Le PDG de la Chambre de commerce et d’industrie de Québec s’est réjoui de l’annonce. « Il y a une réelle demande de la clientèle d’affaires. Actuellement, il y a une efficacité de moins de 70 %. Ça veut dire qu’une fois sur trois, tu pars en train le matin, tu as une réunion d’affaires et tu es en retard. Ça n’incite pas les gens d’affaires à prendre le train, qui vont souvent prendre l’auto », note Steeve Lavoie.

La Chambre de commerce du Montréal métropolitain a aussi salué l’annonce, qui « fait écho à des revendications de longue date du milieu des affaires de la métropole ».

Les quelque 500 millions annoncés dans le dernier budget serviront surtout à défaire des « goulots d’étranglement » qui existent dans le réseau, notamment autour de Montréal.

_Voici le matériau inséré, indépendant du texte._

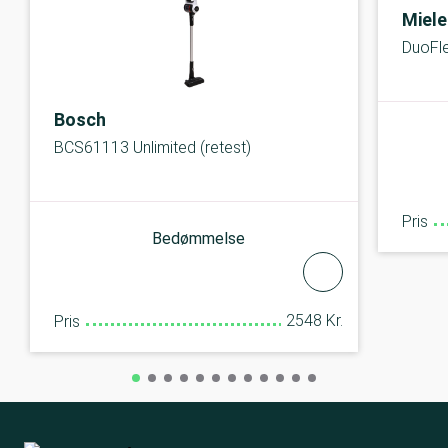
Miele
DuoFle
Bosch
BCS61113 Unlimited (retest)
Pris
Bedømmelse
2548 Kr.
Pris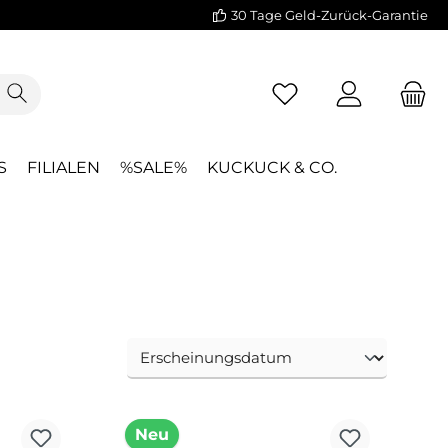
30 Tage Geld-Zurück-Garantie
S
FILIALEN
%SALE%
KUCKUCK & CO.
Neu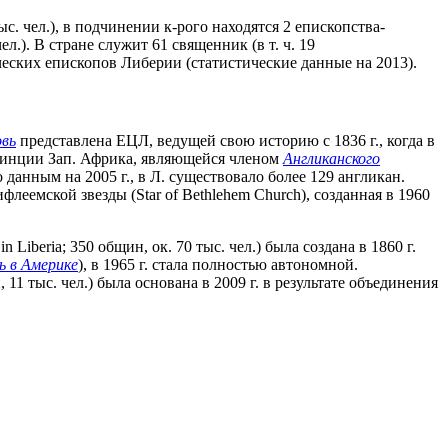
с. чел.), в подчинении к-рого находятся 2 епископства-
ел.). В стране служит 61 священник (в т. ч. 19
еских епископов Либерии (статистические данные на 2013).
овь
представлена ЕЦЛ, ведущей свою историю с 1836 г., когда в
овинции Зап. Африка, являющейся членом
Англиканского
о данным на 2005 г., в Л. существовало более 129 англикан.
леемской звезды (Star of Bethlehem Church), созданная в 1960
Liberia; 350 общин, ок. 70 тыс. чел.) была создана в 1860 г.
ь в Америке
), в 1965 г. стала полностью автономной.
 11 тыс. чел.) была основана в 2009 г. в результате объединения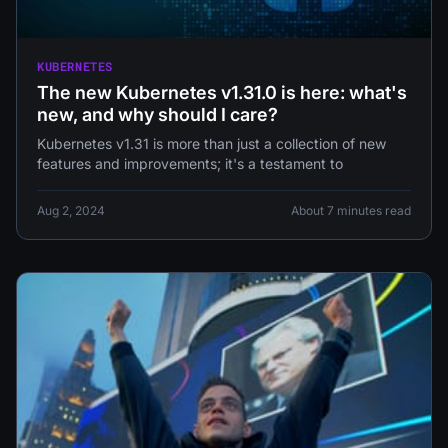
KUBERNETES
The new Kubernetes v1.31.0 is here: what's
new, and why should I care?
Kubernetes v1.31 is more than just a collection of new
features and improvements; it's a testament to
Aug 2, 2024
About 7 minutes read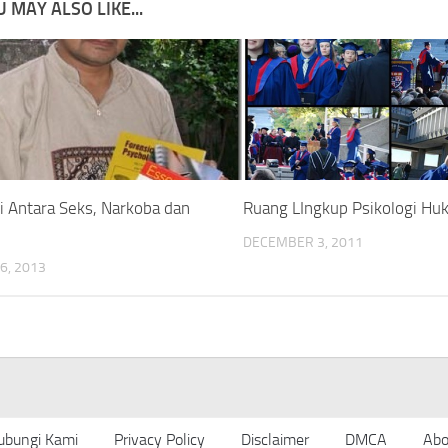
 MAY ALSO LIKE...
i Antara Seks, Narkoba dan
Ruang LIngkup Psikologi H
DECEMBER 3, 2011
6, 2013
ubungi Kami
Privacy Policy
Disclaimer
DMCA
Abo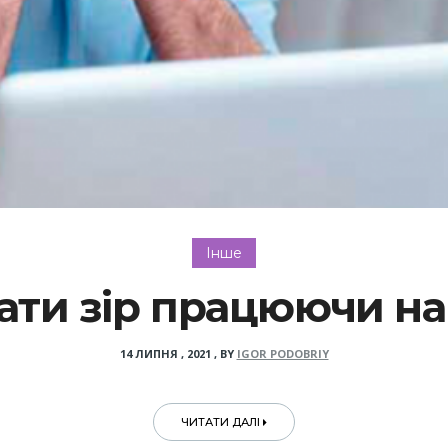
Інше
вати зір працюючи на
14 ЛИПНЯ , 2021
,
BY
IGOR PODOBRIY
ЧИТАТИ ДАЛІ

Le gouvernement lancera le processus d’approvisionnement. Ottawa veut consulter les Premières Nations et les communautés établies le long du tracé. Des expropriations sont à prévoir. Il veut aussi discuter avec les entreprises de chemin de fer privées, notamment pour négocier des accès exclusifs au cœur des villes.

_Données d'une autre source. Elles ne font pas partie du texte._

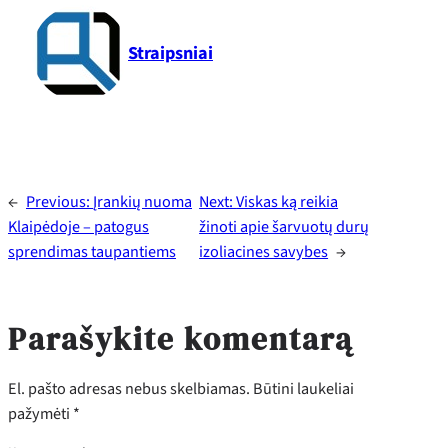
Straipsniai
←
Previous:
Įrankių nuoma
Next:
Viskas ką reikia
Klaipėdoje – patogus
žinoti apie šarvuotų durų
sprendimas taupantiems
izoliacines savybes
→
Parašykite komentarą
El. pašto adresas nebus skelbiamas.
Būtini laukeliai
pažymėti
*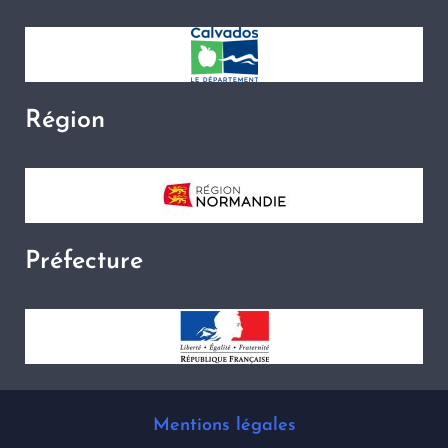
Région
Préfecture
Mentions légales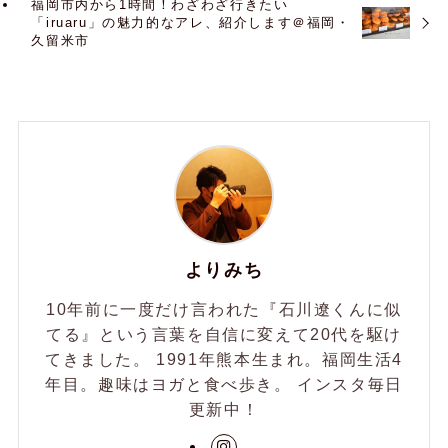
福岡市内から1時間！わざわざ行きたい
「iruaru」の魅力的なアレ、紹介します＠福岡・
久留米市
よりみち
10年前に一度だけ言われた『石川遼くんに似
てる』という言葉を自信に変えて20代を駆け
てきました。 1991年熊本生まれ。福岡生活4
年目。趣味はヨガと食べ歩き。 インスタ毎日
更新中！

Puis, à l’automne, Ottawa veut lancer l’appel d’offres pour un partenaire privé.

Annonce préélectorale ?

Le temps choisi pour cette annonce fait dire au chef adjoint du Nouveau Parti démocratique que les libéraux « sont déjà en campagne électorale ».

« Ils ont fait le même coup en 2019. Ça fait six ans qu’ils sont au pouvoir et ce n’est qu’aujourd’hui qu’ils commencent sérieusement à s’intéresser à cet enjeu pour lequel on milite depuis longtemps », a réagi Alexandre Boulerice dans un courriel.

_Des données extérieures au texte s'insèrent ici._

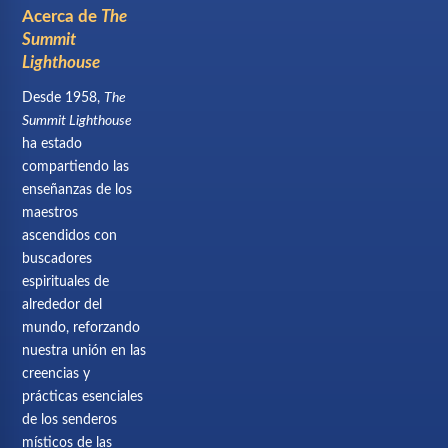
Acerca de
The
Summit
Lighthouse
Desde 1958,
The
Summit Lighthouse
ha estado
compartiendo las
enseñanzas de los
maestros
ascendidos con
buscadores
espirituales de
alrededor del
mundo, reforzando
nuestra unión en las
creencias y
prácticas esenciales
de los senderos
místicos de las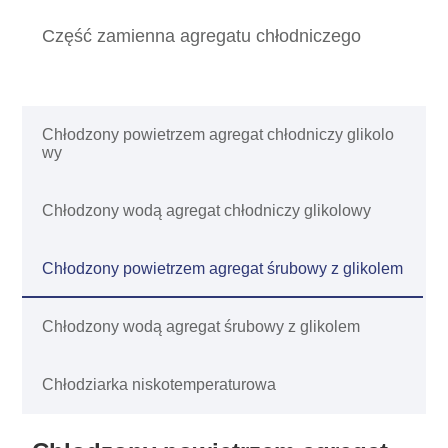
Część zamienna agregatu chłodniczego
Chłodzony powietrzem agregat chłodniczy glikolo
wy
Chłodzony wodą agregat chłodniczy glikolowy
Chłodzony powietrzem agregat śrubowy z glikolem
Chłodzony wodą agregat śrubowy z glikolem
Chłodziarka niskotemperaturowa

« On parle d’investissements de l’ordre de 12 milliards ? Où sont ces sommes ? Les libéraux n’ont prévu que des miettes dans leur dernier budget », a-t-il ajouté.

Le Bloc québécois s’est quant à lui réjoui que Trois-Rivières et Québec fassent partie du scénario. Mais le parti de l’opposition estime qu’« il s’agit d’un énoncé d’intention qui a toute la nature d’une promesse électorale ».

« Cela fera maintenant six ans et trois élections que le projet figure parmi les promesses électorales libérales, et il n’y a toujours aucune garantie que le projet se concrétisera dans les faits », estime le porte-parole en matière de transports du Bloc québécois, Xavier Barsalou-Duval.

Au Parti conservateur, la députée Stephanie Kusie a quant à elle parlé de « répétition d’annonce ».